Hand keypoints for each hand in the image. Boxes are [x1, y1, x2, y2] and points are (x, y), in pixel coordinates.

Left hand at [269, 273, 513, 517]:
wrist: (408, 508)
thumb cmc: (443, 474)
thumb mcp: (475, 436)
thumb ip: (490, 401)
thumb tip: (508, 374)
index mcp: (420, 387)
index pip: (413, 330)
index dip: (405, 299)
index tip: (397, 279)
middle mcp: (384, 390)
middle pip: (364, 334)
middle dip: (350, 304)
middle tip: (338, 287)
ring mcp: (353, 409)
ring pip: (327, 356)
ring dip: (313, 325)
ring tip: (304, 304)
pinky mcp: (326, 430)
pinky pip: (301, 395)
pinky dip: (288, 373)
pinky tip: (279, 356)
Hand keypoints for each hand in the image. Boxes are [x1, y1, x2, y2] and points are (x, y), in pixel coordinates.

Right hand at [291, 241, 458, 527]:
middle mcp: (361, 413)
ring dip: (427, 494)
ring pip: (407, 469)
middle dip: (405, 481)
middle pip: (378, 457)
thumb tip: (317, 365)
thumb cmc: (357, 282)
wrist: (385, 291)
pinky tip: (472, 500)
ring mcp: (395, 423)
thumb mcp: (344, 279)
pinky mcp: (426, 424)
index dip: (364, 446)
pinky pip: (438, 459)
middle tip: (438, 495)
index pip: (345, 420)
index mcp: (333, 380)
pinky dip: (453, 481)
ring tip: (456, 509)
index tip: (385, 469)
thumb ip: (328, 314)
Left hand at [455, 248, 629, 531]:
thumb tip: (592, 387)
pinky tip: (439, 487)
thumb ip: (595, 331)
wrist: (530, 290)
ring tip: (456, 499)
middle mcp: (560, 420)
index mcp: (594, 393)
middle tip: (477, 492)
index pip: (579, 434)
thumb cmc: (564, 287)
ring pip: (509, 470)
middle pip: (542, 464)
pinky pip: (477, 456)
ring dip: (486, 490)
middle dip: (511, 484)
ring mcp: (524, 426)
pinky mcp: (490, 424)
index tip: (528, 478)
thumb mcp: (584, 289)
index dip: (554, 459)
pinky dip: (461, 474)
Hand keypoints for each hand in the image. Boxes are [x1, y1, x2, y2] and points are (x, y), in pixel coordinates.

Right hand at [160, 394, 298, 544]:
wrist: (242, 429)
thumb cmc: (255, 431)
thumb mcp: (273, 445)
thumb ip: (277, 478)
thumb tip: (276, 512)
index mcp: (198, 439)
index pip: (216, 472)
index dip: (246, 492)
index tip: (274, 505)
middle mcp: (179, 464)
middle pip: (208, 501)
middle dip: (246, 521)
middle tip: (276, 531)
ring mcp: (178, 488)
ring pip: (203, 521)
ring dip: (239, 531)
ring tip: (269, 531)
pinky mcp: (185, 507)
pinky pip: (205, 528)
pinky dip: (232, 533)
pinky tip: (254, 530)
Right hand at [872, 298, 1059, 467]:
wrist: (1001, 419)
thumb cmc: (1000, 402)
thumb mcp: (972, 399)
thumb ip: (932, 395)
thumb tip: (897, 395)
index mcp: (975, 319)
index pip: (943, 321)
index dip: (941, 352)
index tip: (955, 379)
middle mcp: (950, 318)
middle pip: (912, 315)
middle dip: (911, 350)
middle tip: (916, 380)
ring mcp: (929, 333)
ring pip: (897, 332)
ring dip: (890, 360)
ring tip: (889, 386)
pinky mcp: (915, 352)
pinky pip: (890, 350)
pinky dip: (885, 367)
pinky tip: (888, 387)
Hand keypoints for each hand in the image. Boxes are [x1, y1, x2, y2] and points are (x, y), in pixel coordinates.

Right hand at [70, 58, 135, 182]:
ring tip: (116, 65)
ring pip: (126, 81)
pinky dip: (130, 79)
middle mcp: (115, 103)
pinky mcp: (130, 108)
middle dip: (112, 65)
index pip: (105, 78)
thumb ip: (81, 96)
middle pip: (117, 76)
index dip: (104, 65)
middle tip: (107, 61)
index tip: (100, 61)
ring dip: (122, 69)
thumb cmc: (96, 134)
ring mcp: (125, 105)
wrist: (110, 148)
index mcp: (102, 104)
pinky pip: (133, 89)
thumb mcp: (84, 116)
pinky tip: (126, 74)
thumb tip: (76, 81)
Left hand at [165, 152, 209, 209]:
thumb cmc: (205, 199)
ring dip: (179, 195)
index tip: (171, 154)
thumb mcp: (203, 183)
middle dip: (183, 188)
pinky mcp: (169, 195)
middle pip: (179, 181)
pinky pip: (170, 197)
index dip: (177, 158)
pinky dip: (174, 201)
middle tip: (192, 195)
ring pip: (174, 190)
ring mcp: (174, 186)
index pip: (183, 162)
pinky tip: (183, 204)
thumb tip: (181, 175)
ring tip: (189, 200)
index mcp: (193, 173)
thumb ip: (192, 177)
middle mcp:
════════
● Activity
Every line from the line containing "pinky tip: (126, 74)" through the line containing "pinky dip: (174, 201)" in the records above must be retyped exactly. Leave out the rest.

● Response below
pinky tip: (126, 74)
thumb tip: (76, 81)
Left hand at [165, 152, 209, 209]:
thumb cmc: (205, 199)
ring dip: (179, 195)
index tip: (171, 154)
thumb mcp: (203, 183)
middle dip: (183, 188)
pinky mcp: (169, 195)
middle pip: (179, 181)
pinky pip: (170, 197)
index dip: (177, 158)
pinky dip: (174, 201)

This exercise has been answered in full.